Eski Ankara Büyükşehir Belediye Başkanı Melih Gökçek, Dikmen'deki "lojman davasını" kaybettiğini duyurdu. Yargıtay'ın, belediyeden satın aldığını açıkladığı lojmanla ilgili olarak, "satış yazısında kendi imzası var" kararı verdiğini duyuran Gökçek, "Şimdi belediye, bu satış bedelini tarafıma iade edecek ve ben yaşadığım evden çıkacağım. Ayrıca 'Melih Gökçek yargılanmıyor' şeklinde sürekli tekrar edilen söylemlerin ne kadar temelsiz olduğu da bir kez daha ortaya çıkmıştır" dedi.
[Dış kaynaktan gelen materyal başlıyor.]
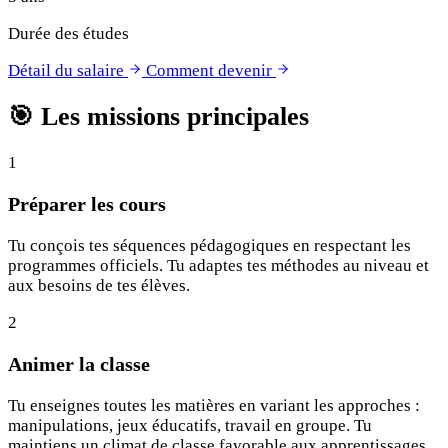
Durée des études
Détail du salaire
Comment devenir
🎯
Les missions principales
1
Préparer les cours
Tu conçois tes séquences pédagogiques en respectant les
programmes officiels. Tu adaptes tes méthodes au niveau et
aux besoins de tes élèves.
2
Animer la classe
Tu enseignes toutes les matières en variant les approches :
manipulations, jeux éducatifs, travail en groupe. Tu
maintiens un climat de classe favorable aux apprentissages.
Ankara Büyükşehir Belediye Başkanı Mansur Yavaş’ın açtığı dava kapsamında, Melih Gökçek’in Mustafa Tuna döneminde Dikmen’de belediye lojmanı olarak satın aldığı konutla ilgili hukuki süreç sonuçlandı. Gökçek, bugün yaptığı açıklamada davayı kaybettiğini açıkladı. Yargıtay’ın, satış işlemiyle ilgili belgede kendi imzasının bulunduğu yönünde karar verdiğini belirten Gökçek, evi tahliye edeceğini duyurdu.
"YAŞADIĞIM EVDEN ÇIKACAĞIM"
Melih Gökçek'in açıklaması şu şekilde:
"7061 sayılı kanunla kamu ve belediye lojmanlarında oturanlara içerisinde oturdukları lojmanların satış hakkı getirildi. Ben de o tarihte bu maddeden yararlanarak içerisinde oturduğum lojmanın satışını belediyeden talep ettim. Ve şu anda içerisinde oturduğum evi eşim satın aldı…
Bugün, Mustafa Tuna döneminde satın aldığım bu evimle ilgili görülen davada Yargıtay süreci tamamlandı ve davayı kaybettim. Gerekçe olarak, 2017 yılında satışla ilgili belediye meclisine sevk edilen yazının altında benim de imzamın bulunması gösterildi.
Oysa satış kararı, o dönemki Belediye Başkanı Mustafa Tuna tarafından alınmıştı. Ben ise ilgili gayrimenkulü, o günkü rayiç bedelin yaklaşık %10 üzerinde, tamamen yasal çerçevede satın almıştım.
Şimdi belediye, bu satış bedelini tarafıma iade edecek ve ben yaşadığım evden çıkacağım.
Karar, kuşkusuz benim aleyhime. Fakat buna rağmen, adalet sistemimize olan inancımı ve verilen karara duyduğum saygıyı koruyorum.
Bu ülkede hukuk varsa, kararları hoşumuza gitmese bile ona riayet etmek hepimizin sorumluluğudur.
Benim durduğum yer belli: Her zaman hukuk, her zaman adalet.
Aynı saygıyı, yargı kararlarını kendi lehine olmadığında kabullenmekte zorlanan diğer siyasi partilerden de bekliyoruz.
Ayrıca “Melih Gökçek yargılanmıyor” şeklinde sürekli tekrar edilen söylemlerin ne kadar temelsiz ve toplumu yanıltıcı olduğu da bu süreçle birlikte bir kez daha ortaya çıkmıştır. Hukukun işleyişini siyasi malzeme yaparak gerçekleri çarpıtmak, ne adalete ne de millete hizmet eder."